_WHAT YOU ARE ASKED TO DO_
All lines from the entries below that contain the string "Datasheet" should be copied out.

_EXERCISE INPUTS_
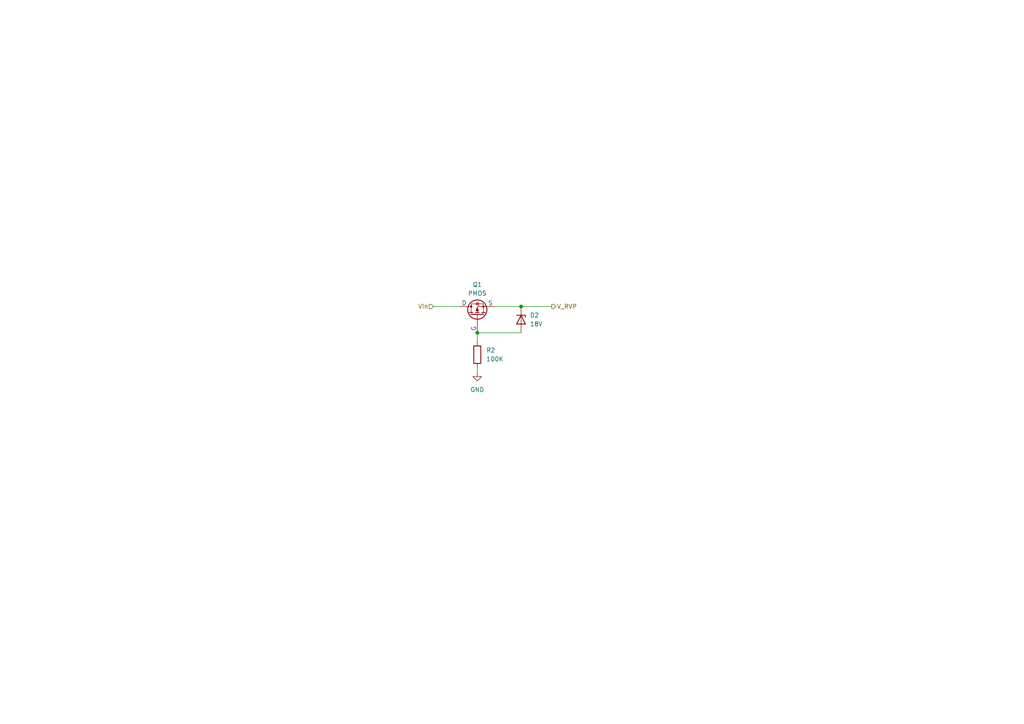
<source format=kicad_sch>
(kicad_sch
	(version 20231120)
	(generator "eeschema")
	(generator_version "8.0")
	(uuid "10dbfa6b-f15f-4f6f-85a3-a1caeb18eadd")
	(paper "A4")
	
	(junction
		(at 151.13 88.9)
		(diameter 0)
		(color 0 0 0 0)
		(uuid "6b1b88de-3033-4e61-8515-62df9ecf7e99")
	)
	(junction
		(at 138.43 96.52)
		(diameter 0)
		(color 0 0 0 0)
		(uuid "a7ac02a1-599c-4de2-bbdf-b3de0554fb6c")
	)
	(wire
		(pts
			(xy 151.13 88.9) (xy 160.02 88.9)
		)
		(stroke
			(width 0)
			(type default)
		)
		(uuid "179f401a-8dfa-44ab-b9ec-d25a0f0e3e6b")
	)
	(wire
		(pts
			(xy 143.51 88.9) (xy 151.13 88.9)
		)
		(stroke
			(width 0)
			(type default)
		)
		(uuid "196ba55c-f181-492a-a3f6-bab29abd2992")
	)
	(wire
		(pts
			(xy 138.43 96.52) (xy 151.13 96.52)
		)
		(stroke
			(width 0)
			(type default)
		)
		(uuid "898516b3-7eff-4893-b014-9d967f035e5f")
	)
	(wire
		(pts
			(xy 138.43 96.52) (xy 138.43 99.06)
		)
		(stroke
			(width 0)
			(type default)
		)
		(uuid "a3d623e4-a92e-4ce5-8913-7061f7c88a68")
	)
	(wire
		(pts
			(xy 138.43 106.68) (xy 138.43 107.95)
		)
		(stroke
			(width 0)
			(type default)
		)
		(uuid "a7406e5e-b622-41e4-b2c7-8c26f4c0ac2b")
	)
	(wire
		(pts
			(xy 133.35 88.9) (xy 125.73 88.9)
		)
		(stroke
			(width 0)
			(type default)
		)
		(uuid "ee849027-3f2d-4fe6-a77b-03ce2a3bc71b")
	)
	(hierarchical_label "V_RVP"
		(shape output)
		(at 160.02 88.9 0)
		(effects
			(font
				(size 1.27 1.27)
			)
			(justify left)
		)
		(uuid "42b01882-cd60-47d5-bc00-e9049d9f522f")
	)
	(hierarchical_label "Vin"
		(shape input)
		(at 125.73 88.9 180)
		(effects
			(font
				(size 1.27 1.27)
			)
			(justify right)
		)
		(uuid "82f9ce62-7105-4069-8700-3dfe8af387da")
	)
	(symbol
		(lib_id "Device:D_Zener")
		(at 151.13 92.71 270)
		(unit 1)
		(exclude_from_sim no)
		(in_bom yes)
		(on_board yes)
		(dnp no)
		(fields_autoplaced yes)
		(uuid "4b91fc57-bfea-49f2-b245-3eb02c3083d8")
		(property "Reference" "D2"
			(at 153.67 91.4399 90)
			(effects
				(font
					(size 1.27 1.27)
				)
				(justify left)
			)
		)
		(property "Value" "18V"
			(at 153.67 93.9799 90)
			(effects
				(font
					(size 1.27 1.27)
				)
				(justify left)
			)
		)
		(property "Footprint" ""
			(at 151.13 92.71 0)
			(effects
				(font
					(size 1.27 1.27)
				)
				(hide yes)
			)
		)
		(property "Datasheet" "~"
			(at 151.13 92.71 0)
			(effects
				(font
					(size 1.27 1.27)
				)
				(hide yes)
			)
		)
		(property "Description" "Zener diode"
			(at 151.13 92.71 0)
			(effects
				(font
					(size 1.27 1.27)
				)
				(hide yes)
			)
		)
		(pin "1"
			(uuid "6a5d35b5-7700-4bf3-8660-1500e1dbe668")
		)
		(pin "2"
			(uuid "8071a43c-437a-45df-9729-255b1ab0e812")
		)
		(instances
			(project "Anscer_Aux"
				(path "/d44f2983-207f-44ee-9882-f58ad50f0fb3/12abc178-0fb8-46e7-8904-0abe5fe853d5/caa40343-bd58-4568-9914-2eb6577e633c"
					(reference "D2")
					(unit 1)
				)
			)
		)
	)
	(symbol
		(lib_id "power:GND")
		(at 138.43 107.95 0)
		(unit 1)
		(exclude_from_sim no)
		(in_bom yes)
		(on_board yes)
		(dnp no)
		(fields_autoplaced yes)
		(uuid "6ea23070-62b1-4438-a232-06269257b2d7")
		(property "Reference" "#PWR4"
			(at 138.43 114.3 0)
			(effects
				(font
					(size 1.27 1.27)
				)
				(hide yes)
			)
		)
		(property "Value" "GND"
			(at 138.43 113.03 0)
			(effects
				(font
					(size 1.27 1.27)
				)
			)
		)
		(property "Footprint" ""
			(at 138.43 107.95 0)
			(effects
				(font
					(size 1.27 1.27)
				)
				(hide yes)
			)
		)
		(property "Datasheet" ""
			(at 138.43 107.95 0)
			(effects
				(font
					(size 1.27 1.27)
				)
				(hide yes)
			)
		)
		(property "Description" "Power symbol creates a global label with name \"GND\" , ground"
			(at 138.43 107.95 0)
			(effects
				(font
					(size 1.27 1.27)
				)
				(hide yes)
			)
		)
		(pin "1"
			(uuid "43185689-55e0-4c42-8fdd-b4d785cd19b2")
		)
		(instances
			(project "Anscer_Aux"
				(path "/d44f2983-207f-44ee-9882-f58ad50f0fb3/12abc178-0fb8-46e7-8904-0abe5fe853d5/caa40343-bd58-4568-9914-2eb6577e633c"
					(reference "#PWR4")
					(unit 1)
				)
			)
		)
	)
	(symbol
		(lib_id "Device:R")
		(at 138.43 102.87 0)
		(unit 1)
		(exclude_from_sim no)
		(in_bom yes)
		(on_board yes)
		(dnp no)
		(fields_autoplaced yes)
		(uuid "9da9786b-b014-46f6-afd9-a44f4f763583")
		(property "Reference" "R2"
			(at 140.97 101.5999 0)
			(effects
				(font
					(size 1.27 1.27)
				)
				(justify left)
			)
		)
		(property "Value" "100K"
			(at 140.97 104.1399 0)
			(effects
				(font
					(size 1.27 1.27)
				)
				(justify left)
			)
		)
		(property "Footprint" ""
			(at 136.652 102.87 90)
			(effects
				(font
					(size 1.27 1.27)
				)
				(hide yes)
			)
		)
		(property "Datasheet" "~"
			(at 138.43 102.87 0)
			(effects
				(font
					(size 1.27 1.27)
				)
				(hide yes)
			)
		)
		(property "Description" "Resistor"
			(at 138.43 102.87 0)
			(effects
				(font
					(size 1.27 1.27)
				)
				(hide yes)
			)
		)
		(pin "1"
			(uuid "fb2e46c9-fdb7-4c9e-8271-2cf0e139745d")
		)
		(pin "2"
			(uuid "20856abf-4554-4c58-b6d3-01730916dff5")
		)
		(instances
			(project "Anscer_Aux"
				(path "/d44f2983-207f-44ee-9882-f58ad50f0fb3/12abc178-0fb8-46e7-8904-0abe5fe853d5/caa40343-bd58-4568-9914-2eb6577e633c"
					(reference "R2")
					(unit 1)
				)
			)
		)
	)
	(symbol
		(lib_id "Simulation_SPICE:PMOS")
		(at 138.43 91.44 90)
		(unit 1)
		(exclude_from_sim no)
		(in_bom yes)
		(on_board yes)
		(dnp no)
		(fields_autoplaced yes)
		(uuid "a42314d3-bffe-4d6b-a004-41552ff7a22a")
		(property "Reference" "Q1"
			(at 138.43 82.55 90)
			(effects
				(font
					(size 1.27 1.27)
				)
			)
		)
		(property "Value" "PMOS"
			(at 138.43 85.09 90)
			(effects
				(font
					(size 1.27 1.27)
				)
			)
		)
		(property "Footprint" ""
			(at 135.89 86.36 0)
			(effects
				(font
					(size 1.27 1.27)
				)
				(hide yes)
			)
		)
		(property "Datasheet" "https://ngspice.sourceforge.io/docs/ngspice-html-manual/manual.xhtml#cha_MOSFETs"
			(at 151.13 91.44 0)
			(effects
				(font
					(size 1.27 1.27)
				)
				(hide yes)
			)
		)
		(property "Description" "P-MOSFET transistor, drain/source/gate"
			(at 138.43 91.44 0)
			(effects
				(font
					(size 1.27 1.27)
				)
				(hide yes)
			)
		)
		(property "Sim.Device" "PMOS"
			(at 155.575 91.44 0)
			(effects
				(font
					(size 1.27 1.27)
				)
				(hide yes)
			)
		)
		(property "Sim.Type" "VDMOS"
			(at 157.48 91.44 0)
			(effects
				(font
					(size 1.27 1.27)
				)
				(hide yes)
			)
		)
		(property "Sim.Pins" "1=D 2=G 3=S"
			(at 153.67 91.44 0)
			(effects
				(font
					(size 1.27 1.27)
				)
				(hide yes)
			)
		)
		(pin "1"
			(uuid "032d67f4-d844-4d62-95cf-5fb22d320690")
		)
		(pin "3"
			(uuid "3af6eed6-5e39-42f1-80e4-2a99a214c268")
		)
		(pin "2"
			(uuid "4a4f9d52-47e4-45e8-9660-025932868ffe")
		)
		(instances
			(project "Anscer_Aux"
				(path "/d44f2983-207f-44ee-9882-f58ad50f0fb3/12abc178-0fb8-46e7-8904-0abe5fe853d5/caa40343-bd58-4568-9914-2eb6577e633c"
					(reference "Q1")
					(unit 1)
				)
			)
		)
	)
)

</source>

_EXPECTED OUTPUT_
		(property "Datasheet" "~"
		(property "Datasheet" ""
		(property "Datasheet" "~"
		(property "Datasheet" "https://ngspice.sourceforge.io/docs/ngspice-html-manual/manual.xhtml#cha_MOSFETs"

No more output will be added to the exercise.